### [THE TASK]
Render all of the material below as a numbered list, omitting any blank lines. Leave the pictures out of your answer.

### [Stored records]
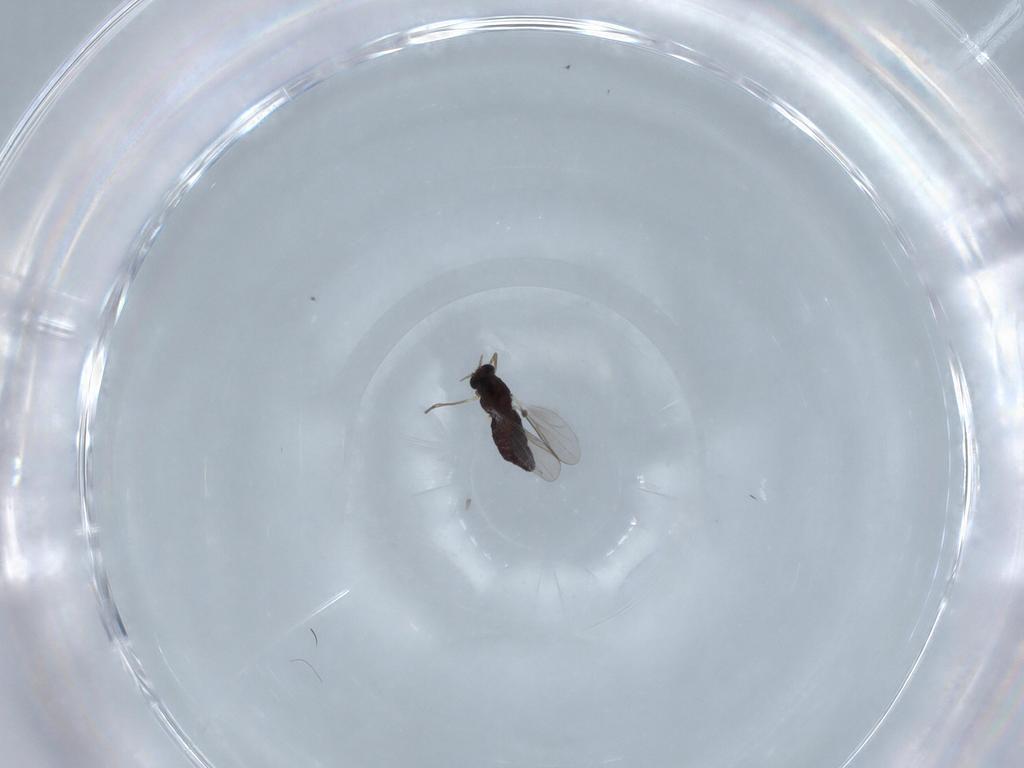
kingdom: Animalia
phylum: Arthropoda
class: Insecta
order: Diptera
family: Chironomidae
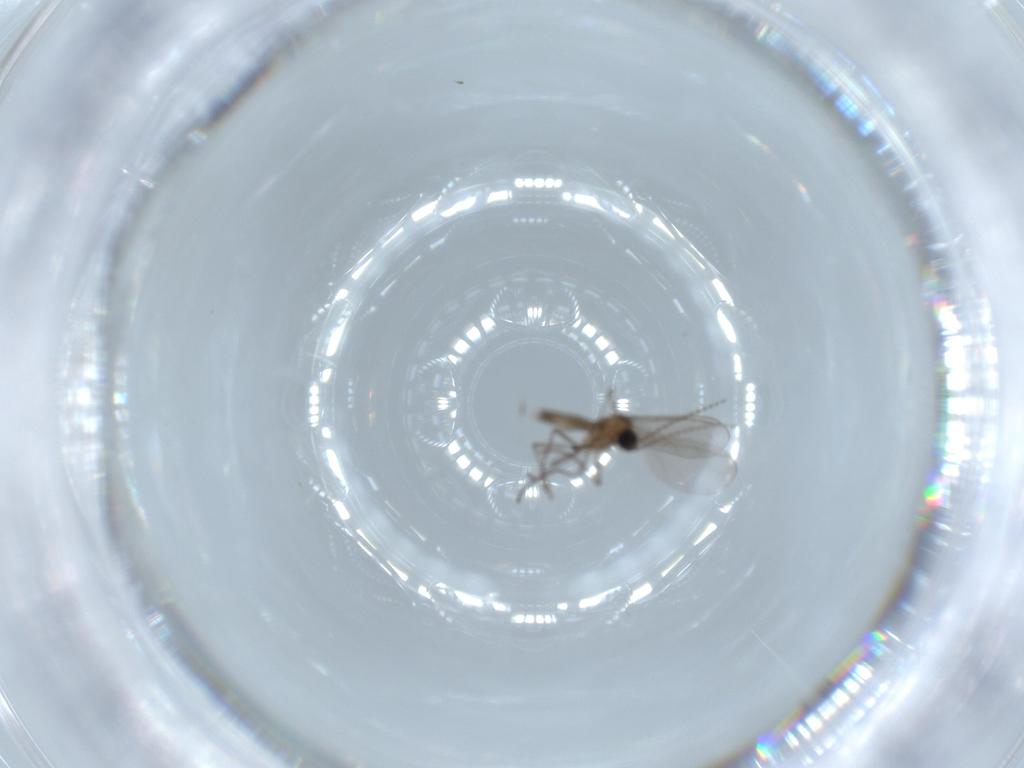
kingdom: Animalia
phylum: Arthropoda
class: Insecta
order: Diptera
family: Sciaridae
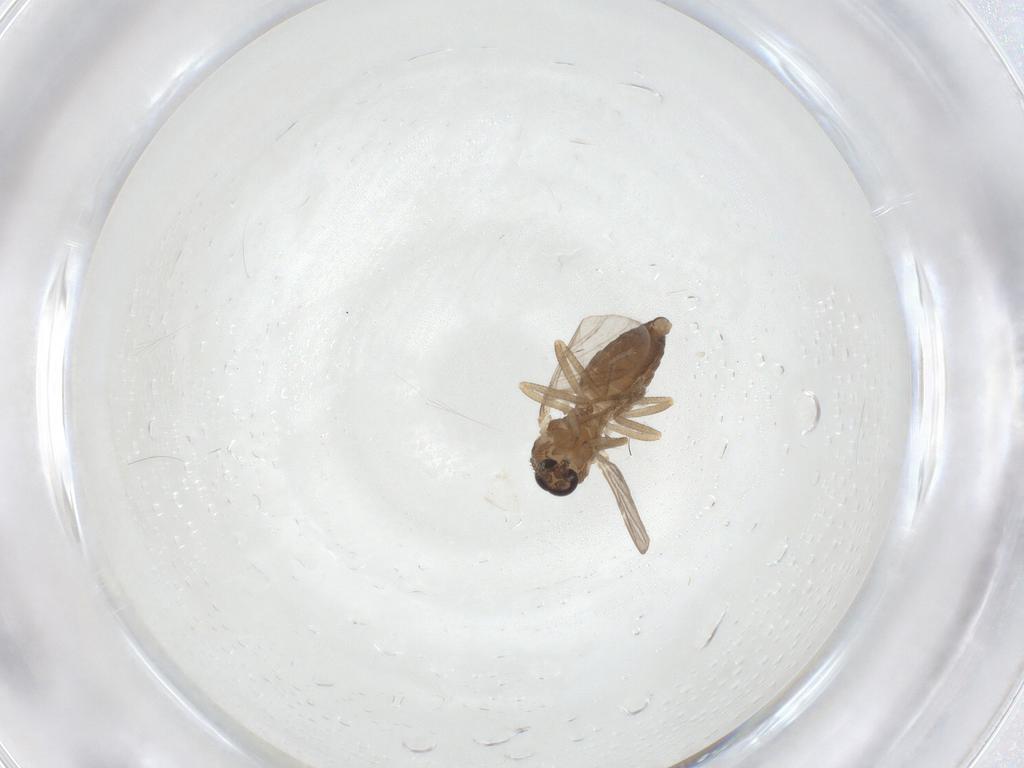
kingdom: Animalia
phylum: Arthropoda
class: Insecta
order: Diptera
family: Ceratopogonidae
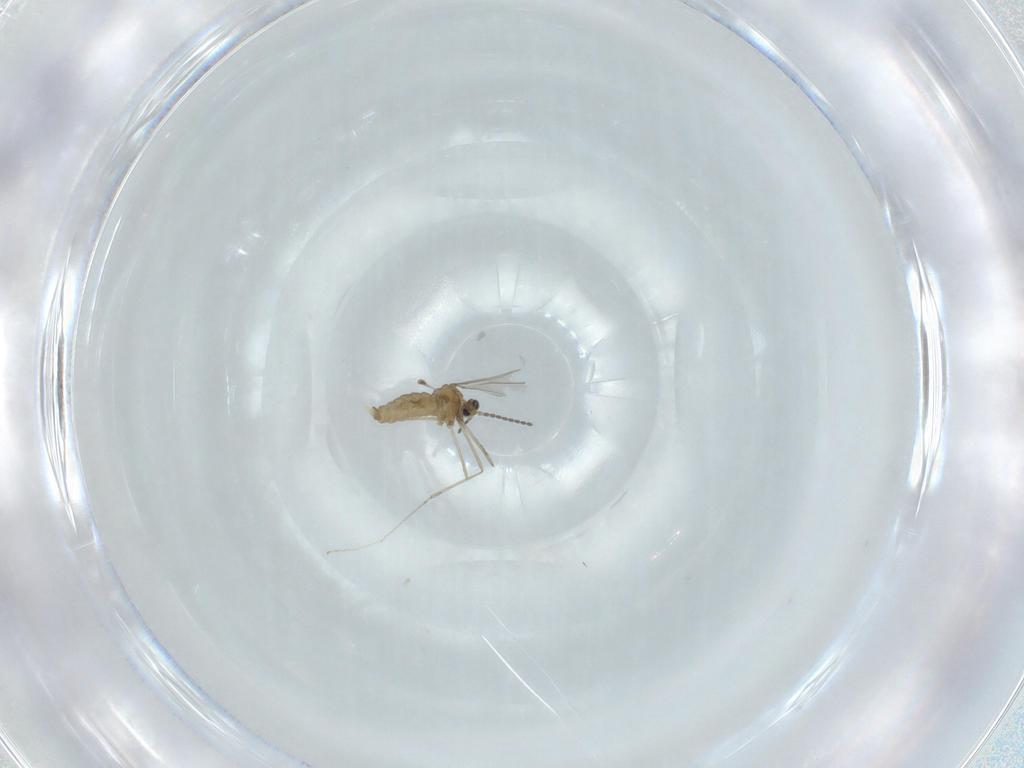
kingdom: Animalia
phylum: Arthropoda
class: Insecta
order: Diptera
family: Cecidomyiidae
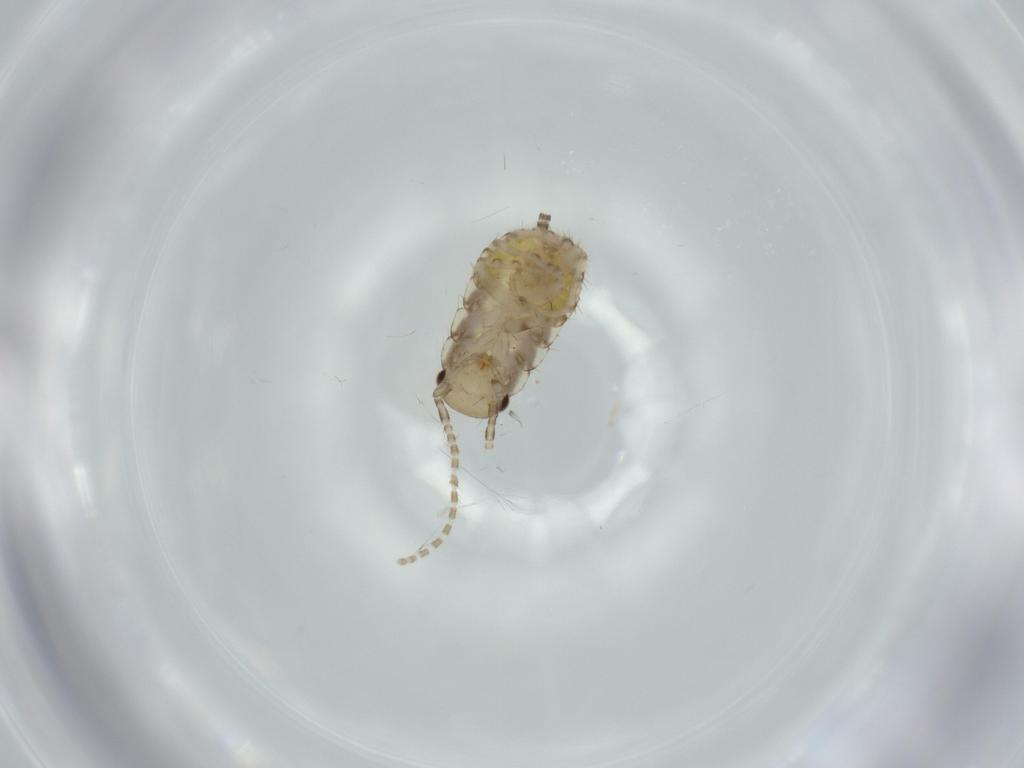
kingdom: Animalia
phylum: Arthropoda
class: Insecta
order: Blattodea
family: Ectobiidae
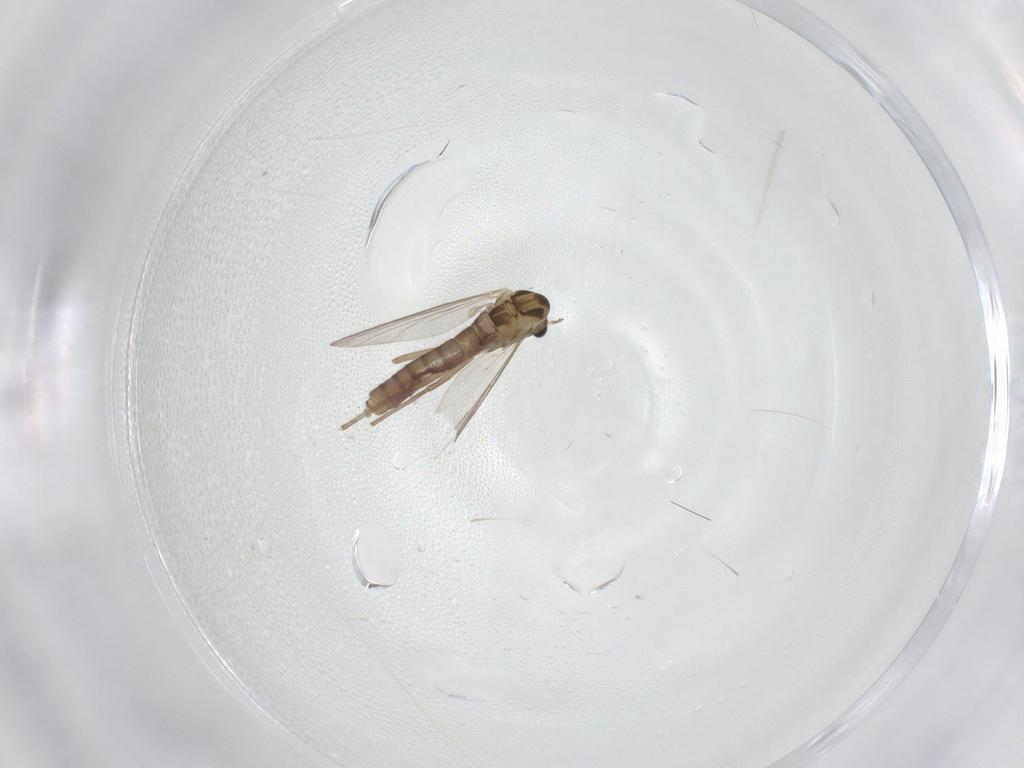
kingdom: Animalia
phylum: Arthropoda
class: Insecta
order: Diptera
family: Chironomidae
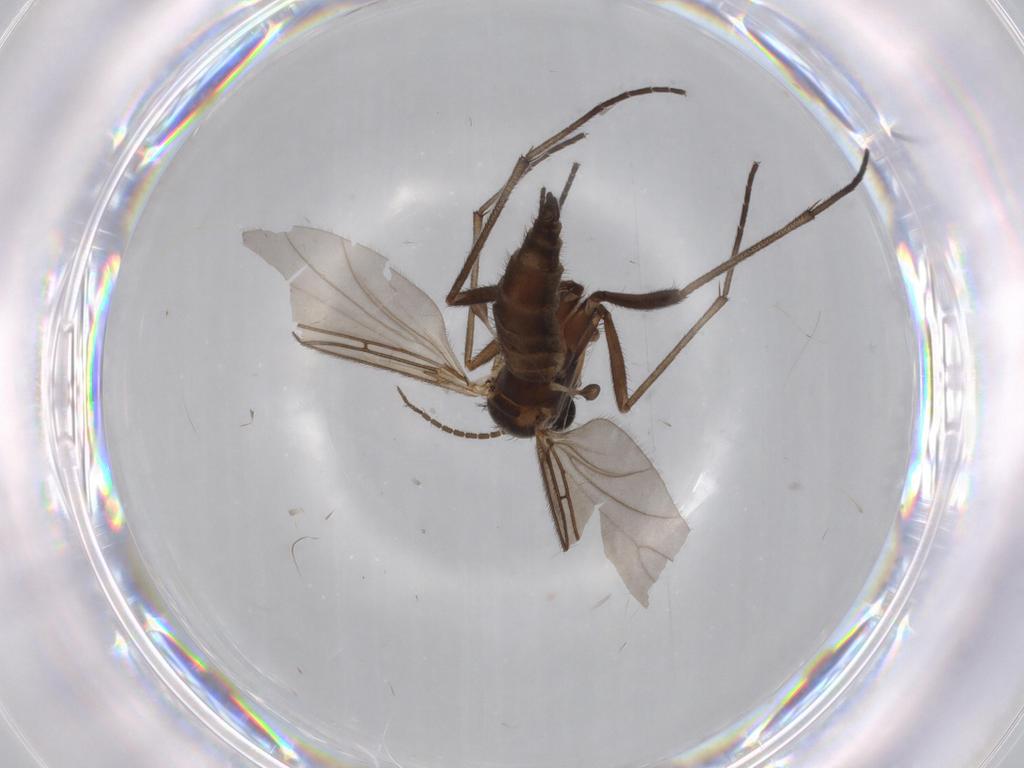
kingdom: Animalia
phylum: Arthropoda
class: Insecta
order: Diptera
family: Sciaridae
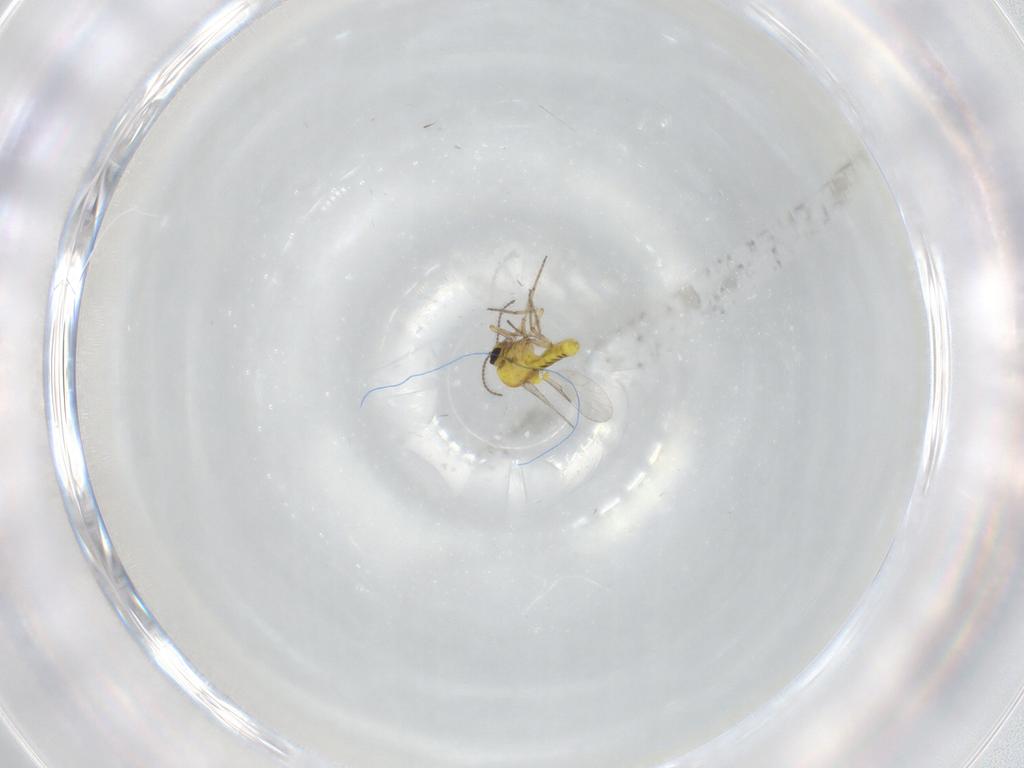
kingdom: Animalia
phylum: Arthropoda
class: Insecta
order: Diptera
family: Ceratopogonidae
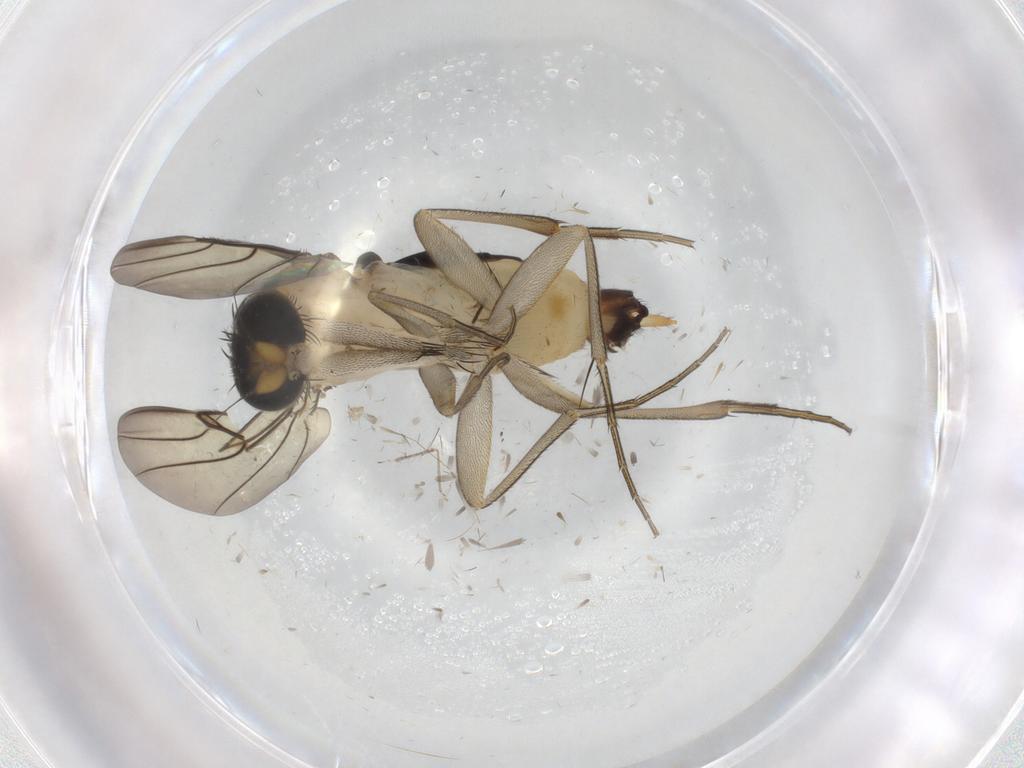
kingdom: Animalia
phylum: Arthropoda
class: Insecta
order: Diptera
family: Phoridae
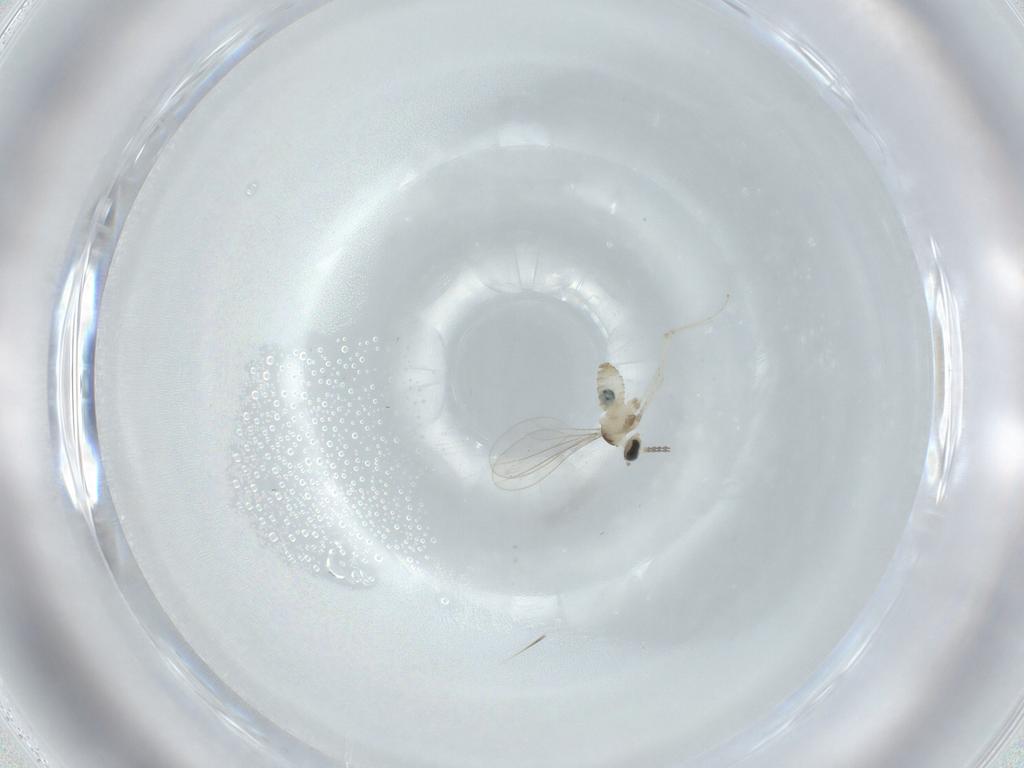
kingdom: Animalia
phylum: Arthropoda
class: Insecta
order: Diptera
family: Cecidomyiidae
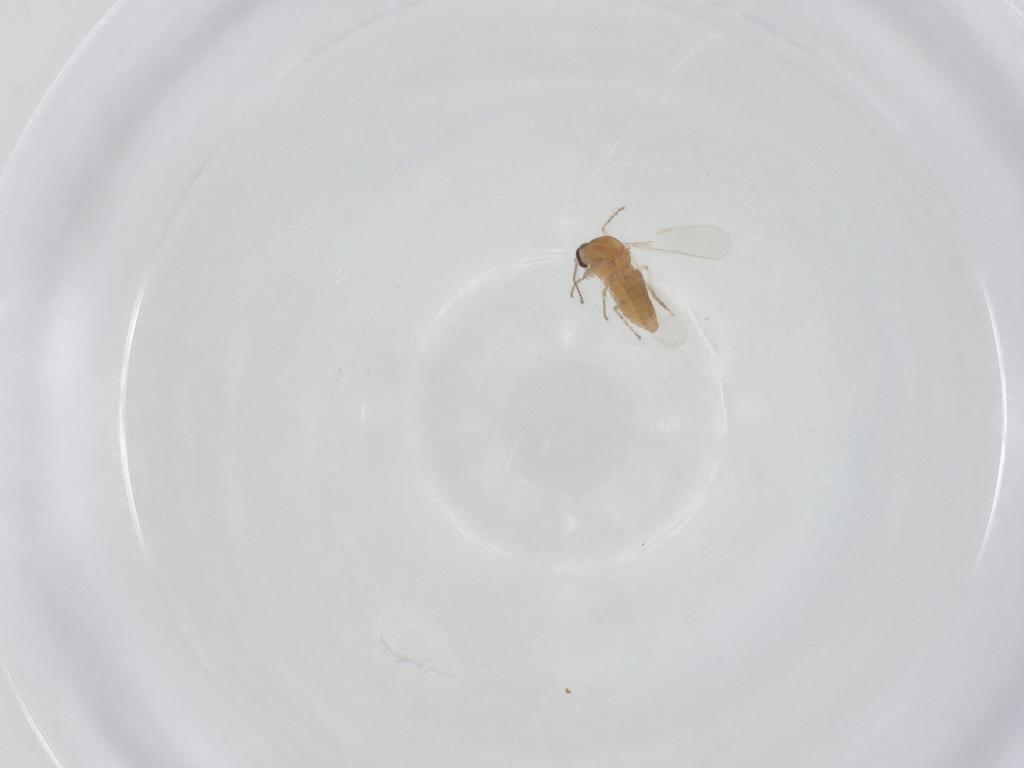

### [COMPLETE OUTPUT]
1. kingdom: Animalia
2. phylum: Arthropoda
3. class: Insecta
4. order: Diptera
5. family: Chironomidae
6. kingdom: Animalia
7. phylum: Arthropoda
8. class: Insecta
9. order: Diptera
10. family: Sciaridae
11. kingdom: Animalia
12. phylum: Arthropoda
13. class: Insecta
14. order: Diptera
15. family: Ceratopogonidae
16. kingdom: Animalia
17. phylum: Arthropoda
18. class: Insecta
19. order: Diptera
20. family: Cecidomyiidae
21. kingdom: Animalia
22. phylum: Arthropoda
23. class: Insecta
24. order: Blattodea
25. family: Ectobiidae
26. kingdom: Animalia
27. phylum: Arthropoda
28. class: Insecta
29. order: Diptera
30. family: Chironomidae
31. kingdom: Animalia
32. phylum: Arthropoda
33. class: Insecta
34. order: Diptera
35. family: Sciaridae
36. kingdom: Animalia
37. phylum: Arthropoda
38. class: Insecta
39. order: Diptera
40. family: Ceratopogonidae
41. kingdom: Animalia
42. phylum: Arthropoda
43. class: Insecta
44. order: Diptera
45. family: Phoridae
46. kingdom: Animalia
47. phylum: Arthropoda
48. class: Insecta
49. order: Diptera
50. family: Cecidomyiidae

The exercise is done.